=== Study text ===
To evaluate the outcomes obtained by clinical trials on the effectiveness of Otolith Repositioning Maneuver and Vestibular Rehabilitation exercises in the treatment of Benign Paroxysmal Positional Vertigo in elderly.

Methods

The literature research was performed using PubMed, Scopus, Web of Science and PEDro databases, and included randomized controlled clinical trials in English, Spanish and Portuguese, published during January 2000 to August 2016. The methodological quality of the studies was assessed by PEDro score and the outcomes analysis was done by critical revision of content.

Results

Six studies were fully reviewed. The average age of participants ranged between 67.2 and 74.5 years. The articles were classified from 2 to 7/10 through the PEDro score. The main outcome measures analyzed were vertigo, positional nystagmus and postural balance. Additionally, the number of maneuvers necessary for remission of the symptoms, the quality of life, and the functionality were also assessed. The majority of the clinical trials used Otolith Repositioning Maneuver (n=5) and 3 articles performed Vestibular Rehabilitation exercises in addition to Otolith Repositioning Maneuver or pharmacotherapy. One study showed that the addition of movement restrictions after maneuver did not influence the outcomes.

Conclusion

There was a trend of improvement in Benign Paroxysmal Positional Vertigo symptomatology in elderly patients who underwent Otolith Repositioning Maneuver. There is sparse evidence from methodologically robust clinical trials that examined the effects of Otolith Repositioning Maneuver and Vestibular Rehabilitation exercises for treating Benign Paroxysmal Positional Vertigo in the elderly. Randomized controlled clinical trials with comprehensive assessment of symptoms, quality of life, function and long-term follow up are warranted.

Resumo
Introdução

a Vertigem Posicional Paroxística Benigna é altamente prevalente em idosos. Esta condição está relacionada a vertigem, perda auditiva, zumbido, equilíbrio precário, distúrbios da marcha e aumento do risco de quedas, levando a mudanças posturais e redução da qualidade de vida.

Objetivo

Avaliar os desfechos obtidos por ensaios clínicos sobre a eficácia da Manobra de Reposicionamento de Otólitos e de exercícios de Reabilitação Vestibular no tratamento de Vertigem Posicional Paroxística Benigna em idosos.
===
=== To do ===
- a) Answer these questions about the abstract on positional vertigo in the elderly:
(i) Which databases were used for the literature search?
(ii) Between what ages did the average age of participants range?
(iii) What trend was seen in elderly patients who underwent Otolith Repositioning Maneuver?
- b) Write the next part of the abstract on positional vertigo in the elderly, starting after its final sentence and keeping to the language of its last section.
The listing has no connection to the abstract on positional vertigo in the elderly.
=== Records provided ===
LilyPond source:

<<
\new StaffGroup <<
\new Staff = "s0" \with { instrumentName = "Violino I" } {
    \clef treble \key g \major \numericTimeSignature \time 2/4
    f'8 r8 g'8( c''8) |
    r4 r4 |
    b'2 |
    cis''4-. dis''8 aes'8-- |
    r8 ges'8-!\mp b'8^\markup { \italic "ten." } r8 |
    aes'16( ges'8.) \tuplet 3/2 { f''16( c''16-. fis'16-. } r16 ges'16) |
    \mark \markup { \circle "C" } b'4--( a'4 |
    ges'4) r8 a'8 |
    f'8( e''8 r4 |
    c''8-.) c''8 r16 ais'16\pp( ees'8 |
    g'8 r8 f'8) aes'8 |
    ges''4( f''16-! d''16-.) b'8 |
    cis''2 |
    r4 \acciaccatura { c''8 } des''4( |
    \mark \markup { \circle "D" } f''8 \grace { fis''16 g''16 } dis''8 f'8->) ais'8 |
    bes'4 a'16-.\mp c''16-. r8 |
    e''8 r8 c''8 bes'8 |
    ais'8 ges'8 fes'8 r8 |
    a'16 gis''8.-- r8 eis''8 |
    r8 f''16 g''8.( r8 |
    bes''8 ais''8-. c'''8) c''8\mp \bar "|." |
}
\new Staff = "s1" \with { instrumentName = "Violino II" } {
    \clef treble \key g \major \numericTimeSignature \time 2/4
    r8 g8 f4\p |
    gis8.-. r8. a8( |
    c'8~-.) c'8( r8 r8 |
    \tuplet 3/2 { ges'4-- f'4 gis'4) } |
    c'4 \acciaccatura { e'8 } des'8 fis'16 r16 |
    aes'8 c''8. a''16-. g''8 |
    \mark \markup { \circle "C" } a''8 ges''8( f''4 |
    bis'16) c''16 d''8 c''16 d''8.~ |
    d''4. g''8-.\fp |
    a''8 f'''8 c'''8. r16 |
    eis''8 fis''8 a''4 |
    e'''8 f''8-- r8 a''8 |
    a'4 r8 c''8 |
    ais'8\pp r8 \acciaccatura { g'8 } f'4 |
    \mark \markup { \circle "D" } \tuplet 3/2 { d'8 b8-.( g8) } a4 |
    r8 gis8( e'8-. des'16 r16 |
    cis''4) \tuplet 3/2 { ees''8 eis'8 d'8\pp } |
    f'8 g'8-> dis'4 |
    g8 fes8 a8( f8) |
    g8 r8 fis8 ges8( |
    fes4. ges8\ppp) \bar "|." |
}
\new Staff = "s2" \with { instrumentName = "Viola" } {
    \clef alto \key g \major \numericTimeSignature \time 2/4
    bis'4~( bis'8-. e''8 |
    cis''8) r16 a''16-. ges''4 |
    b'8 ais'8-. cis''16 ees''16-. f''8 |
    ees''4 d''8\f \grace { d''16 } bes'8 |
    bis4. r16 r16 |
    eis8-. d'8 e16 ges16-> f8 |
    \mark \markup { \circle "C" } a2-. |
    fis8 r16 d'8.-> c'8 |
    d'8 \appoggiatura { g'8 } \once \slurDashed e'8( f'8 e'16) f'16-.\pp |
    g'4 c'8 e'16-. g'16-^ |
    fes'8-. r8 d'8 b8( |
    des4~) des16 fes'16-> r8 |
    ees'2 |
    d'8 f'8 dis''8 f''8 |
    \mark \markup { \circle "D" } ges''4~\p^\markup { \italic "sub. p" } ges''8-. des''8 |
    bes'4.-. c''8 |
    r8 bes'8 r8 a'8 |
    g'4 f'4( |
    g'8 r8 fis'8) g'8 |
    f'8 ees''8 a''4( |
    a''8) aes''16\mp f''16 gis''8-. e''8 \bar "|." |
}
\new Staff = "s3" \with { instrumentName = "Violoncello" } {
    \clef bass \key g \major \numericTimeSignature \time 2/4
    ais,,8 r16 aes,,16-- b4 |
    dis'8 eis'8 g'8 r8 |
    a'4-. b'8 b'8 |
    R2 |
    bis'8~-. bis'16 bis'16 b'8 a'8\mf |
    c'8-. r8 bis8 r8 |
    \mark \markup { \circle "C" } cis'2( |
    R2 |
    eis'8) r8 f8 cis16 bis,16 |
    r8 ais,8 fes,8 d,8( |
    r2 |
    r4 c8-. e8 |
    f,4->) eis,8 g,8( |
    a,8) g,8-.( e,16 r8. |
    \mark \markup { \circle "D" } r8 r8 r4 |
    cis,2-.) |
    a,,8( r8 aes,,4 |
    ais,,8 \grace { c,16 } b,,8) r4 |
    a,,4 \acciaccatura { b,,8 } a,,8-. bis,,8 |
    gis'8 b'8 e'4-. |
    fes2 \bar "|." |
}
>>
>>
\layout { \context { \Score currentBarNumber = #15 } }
===
=== Exercise answers ===
- a)
(i) PubMed, Scopus, Web of Science and PEDro.
(ii) Between 67.2 and 74.5 years.
(iii) A trend of improvement in Benign Paroxysmal Positional Vertigo symptomatology.

- b)
Método

a pesquisa da literatura foi realizada usando bancos de dados do PubMed, Scopus, Web of Science e PEDro e incluiu ensaios clínicos controlados randomizados em inglês, espanhol e português, publicados de janeiro de 2000 a agosto de 2016. A qualidade metodológica dos estudos foi avaliada pelo escore PEDro e a análise dos desfechos foi realizada por revisão crítica do conteúdo.

Resultados

seis estudos foram totalmente revisados. A idade média dos participantes variou entre 67,2-74,5 anos. Os artigos foram classificados de 2 a 7/10 pelo escore PEDro. As principais medidas de desfecho analisadas foram vertigem, nistagmo posicional e equilíbrio postural. Além disso, o número de manobras necessárias para a remissão dos sintomas, a qualidade de vida e a funcionalidade também foram avaliados. A maioria dos ensaios clínicos usou Manobra de Reposicionamento de Otólitos (n=5) e 3 artigos realizaram exercícios de RV, além de Manobra de Reposicionamento de Otólitos ou farmacoterapia. Um estudo mostrou que a adição de restrições de movimento após a manobra não influenciou os resultados.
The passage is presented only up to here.